In Brief
At Lost River Cave in Bowling Green, Kentucky, Union soldiers crawled into the dark during the Civil War and wrote their names on the ceiling with candle smoke. Researchers later matched some of those names to real military records. The men are gone. The roll call stayed.
The Full Story
At Lost River Cave in Bowling Green, Kentucky, there is a roll call written on the ceiling, and the men who answered it have been dead for more than a century. They wrote it themselves, in candle smoke, by hand.
From 1862 to 1865, nearly 40,000 Union soldiers camped in and around this valley. There was no battle here. It was a staging ground, a place to wait.

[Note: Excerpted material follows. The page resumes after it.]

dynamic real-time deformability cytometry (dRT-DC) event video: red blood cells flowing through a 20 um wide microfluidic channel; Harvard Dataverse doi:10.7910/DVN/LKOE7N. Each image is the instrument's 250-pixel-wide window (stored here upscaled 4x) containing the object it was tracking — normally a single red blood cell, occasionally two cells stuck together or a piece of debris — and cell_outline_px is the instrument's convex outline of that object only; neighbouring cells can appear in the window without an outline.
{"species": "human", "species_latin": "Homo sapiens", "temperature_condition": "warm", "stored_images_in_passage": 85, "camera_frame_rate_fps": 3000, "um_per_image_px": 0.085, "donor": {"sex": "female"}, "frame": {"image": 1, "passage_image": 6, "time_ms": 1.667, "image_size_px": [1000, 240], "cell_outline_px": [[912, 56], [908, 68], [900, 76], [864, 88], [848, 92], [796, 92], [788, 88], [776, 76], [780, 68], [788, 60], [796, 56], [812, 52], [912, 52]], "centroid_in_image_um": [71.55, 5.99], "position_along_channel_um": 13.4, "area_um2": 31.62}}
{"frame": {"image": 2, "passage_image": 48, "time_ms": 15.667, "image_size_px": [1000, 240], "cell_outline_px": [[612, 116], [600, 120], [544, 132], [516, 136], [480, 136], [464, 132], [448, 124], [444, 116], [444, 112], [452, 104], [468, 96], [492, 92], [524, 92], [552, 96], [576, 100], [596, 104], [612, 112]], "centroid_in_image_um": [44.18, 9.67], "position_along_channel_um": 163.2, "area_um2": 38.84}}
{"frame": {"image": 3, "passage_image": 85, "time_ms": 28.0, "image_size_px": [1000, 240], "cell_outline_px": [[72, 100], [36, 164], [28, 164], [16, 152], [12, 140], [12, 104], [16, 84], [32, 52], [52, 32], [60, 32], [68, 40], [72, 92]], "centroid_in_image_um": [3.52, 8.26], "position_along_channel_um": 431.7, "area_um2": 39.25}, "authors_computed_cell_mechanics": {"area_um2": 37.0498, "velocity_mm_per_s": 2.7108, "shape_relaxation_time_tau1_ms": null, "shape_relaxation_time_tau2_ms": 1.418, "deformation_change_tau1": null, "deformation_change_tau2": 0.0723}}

And waiting men crawled into the dark with a candle and held the flame to the stone until the soot spelled out their names, their ranks, their company numbers. Researchers have since matched many of those signatures to real military and pension records. The names belonged to people who existed. Some of them did not come home, and their handwriting is still up there in the cave, legible, where they left it.
The valley kept collecting darker names too. Locals once called the place Dead Man's Cave, and Purgatory Cave, though no one wrote down who first did. The story goes that Jesse James and his gang hid here after robbing a bank over in Russellville in 1868 — a robbery that did happen, the first the James gang ever pulled, over $9,000 taken and the bank president shot and wounded. Whether the gang actually went to ground in this cave is another matter; the cave's own director has called that part unlikely.
Then it got strange in a different direction. In 1934 a businessman opened the Cavern Nite Club right in the mouth of the cave, a stage and a bar and a dance floor underground. Dinah Shore sang there. In 1939 Billboard called it the only air-conditioned nightclub in America, because the cave did the cooling for free. The club closed in 1962, and the property went on to become one of the largest illegal dump sites in the state before it was finally cleaned up and reopened.
The cave runs a seasonal evening tour now, by boat through the dark, that surfaces the history the day tours leave out — the soldiers who died on the property, the ones the tour says may or may not still be present. The CEO puts it plainly. "Any time you have a piece of property that is this old and has been used for this long," he said, "scary stories just kind of naturally, organically develop."
He's standing under the ceiling when he says it.